(MATERIAL SHOWN)

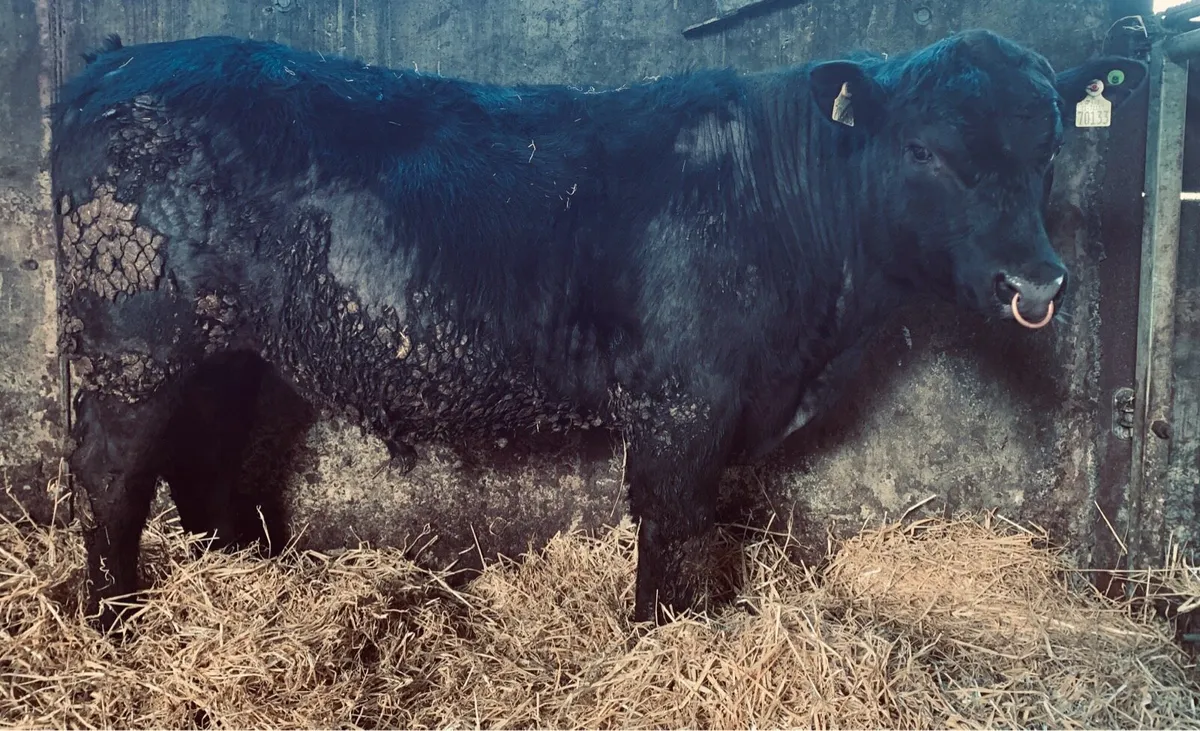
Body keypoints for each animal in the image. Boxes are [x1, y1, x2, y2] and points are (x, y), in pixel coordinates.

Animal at [50, 29, 1145, 633]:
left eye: (1049, 147)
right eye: (926, 149)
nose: (1035, 278)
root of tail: (116, 62)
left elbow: (703, 520)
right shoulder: (684, 399)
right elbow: (669, 517)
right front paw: (660, 633)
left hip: (225, 350)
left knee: (203, 461)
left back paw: (232, 578)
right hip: (131, 341)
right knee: (110, 471)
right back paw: (115, 617)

(End MATERIAL SHOWN)

TRY IT |
Line by line, check the material above for the word "right", then give the number of lines that hold it and nothing else.

RESULT OF THE TASK |
7